La pregunta sorprendió a Valentine, arrullado como estaba por el infantil parloteo del zagal y por el ritmo suave y uniforme de su montura que descendía pesadamente por la amplia y tortuosa ruta. La ráfaga de punzantes preguntas era completamente inesperada.

—Vengo de las provincias orientales —se limitó a responder—. No tengo otro plan aparte de ir a Pidruid. Permaneceré allí hasta que tenga un motivo para irme.

—¿Por qué ha venido?

—¿Por qué no?

—Ah —dijo Shanamir—. Muy bien. Sé lo que es una evasiva solapada en cuanto la oigo. Usted es el benjamín de un duque de Ni-moya o Piliplok. Envió un sueño malicioso a cierta persona y le sorprendieron. Su padre le dio una bolsa de dinero y le pidió que desapareciera en la zona opuesta del continente. ¿No es así?

—Precisamente —dijo Valentine, con un guiño.

—Va cargado de reales y coronas. Piensa establecerse como un príncipe en Pidruid, y beber y bailar hasta gastar la última moneda. Después alquilará una embarcación de alta mar y ¡ partirá hacia Alhanroel, y me llevará como su escudero. ¿No es así?

—Lo has expuesto con gran exactitud, amigo mío. Excepto la cuestión del dinero. Olvidé satisfacer esa parte de tu fantasía.

—Pero tiene dinero, un poco al menos —dijo Shanamir, no tan jovialmente—. No será un pordiosero, ¿verdad? En Pidruid tratan con mucha dureza a los pordioseros. Allí no toleran ningún tipo de vagancia.

—Tengo algunas monedas —dijo Valentine—. Suficientes para llegar al fin de la fiesta y algo más lejos. Luego ya veremos.

—Cuando se embarque, lléveme con usted, Valentine.

—Si me embarco, así lo haré —prometió Valentine.

Se encontraban en el centro de la ladera. La ciudad de Pidruid se extendía en una gran cuenca a lo largo de la costa, bordeada por grisáceas colinas hacia tierra adentro y en buena parte por la ribera; sólo una abertura en la sierra exterior permitía que el océano penetrara hacia la población, formando una verdeazulada bahía que constituía el magnífico puerto de Pidruid. A últimas horas de la tarde, al aproximarse al nivel del mar, Valentine notó que las brisas marinas fluían hacia él, frías, fragantes, amansando el calor. Albos bancos de niebla avanzaban ya hacia la costa procedente del oeste, y el aire tenía el penetrante olor a sal dejado por el agua que sólo horas antes había abrazado a peces y dragones de mar.
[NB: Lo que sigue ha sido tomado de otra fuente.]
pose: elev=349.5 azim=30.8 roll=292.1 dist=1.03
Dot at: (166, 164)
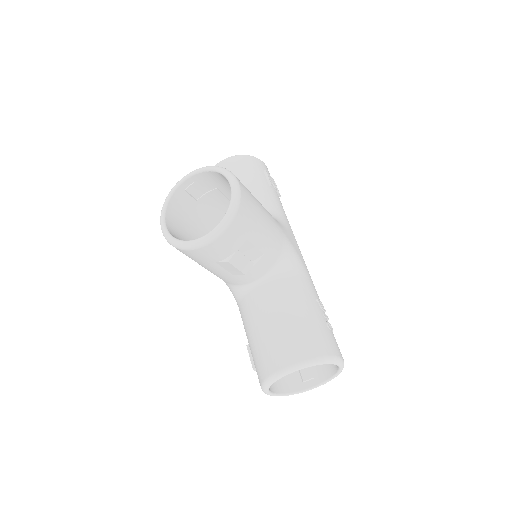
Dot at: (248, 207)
Valentine experimentó un respetuoso temor al ver el tamaño de la ciudad que yacía ante él. No recordaba haber visto nunca una población tan grande. Aunque, al fin y al cabo, había tantas cosas que no recordaba…

Se encontraba en el borde del continente. Zimroel entero se hallaba a su espalda, y por lo que Valentine sabía, lo había recorrido de un lado a otro; de hecho desde uno de los puertos orientales, Ni-moya o Piliplok. Pero él todavía se tenía por un hombre joven y dudaba que fuera posible efectuar ese trayecto a pie sin envejecer en el camino. Y no recordaba haber utilizado ninguna cabalgadura hasta aquella misma tarde. Por otro lado, él parecía tener nociones de equitación; había montado hábilmente en la amplia silla del animal, y ello indicaba que por lo menos parte del trayecto anterior lo había realizado a caballo. No tenía importancia. Estaba en Pidruid, y no se sentía intranquilo. Había llegado allí de algún modo, y allí se quedaría, hasta que existiera un motivo para ir a otro sitio. Carecía del ansia viajera de Shanamir. El mundo era tan colosal que era imposible imaginarlo. Tres enormes continentes, dos grandes mares, un lugar que sólo en sueños podía imaginarse, e incluso en ese caso era difícil arrancarle excesivas verdades en el momento de despertar. Se decía que ese lord Valentine, la Corona, habitaba en un castillo de ocho mil años de antigüedad, con cinco habitaciones por año de existencia, y que el castillo se asentaba en una montaña tan alta que perforaba el cielo, en un pico de cincuenta kilómetros de altitud, y que en las laderas había cincuenta ciudades tan grandes como Pidruid. Una cosa así tampoco era fácil de imaginar. El mundo era excesivamente grande, demasiado viejo, enormemente poblado para la mente de un solo hombre. Viviré en esta ciudad, en Pidruid, pensó Valentine, hallaré un medio para pagar comida y alojamiento, y seré feliz.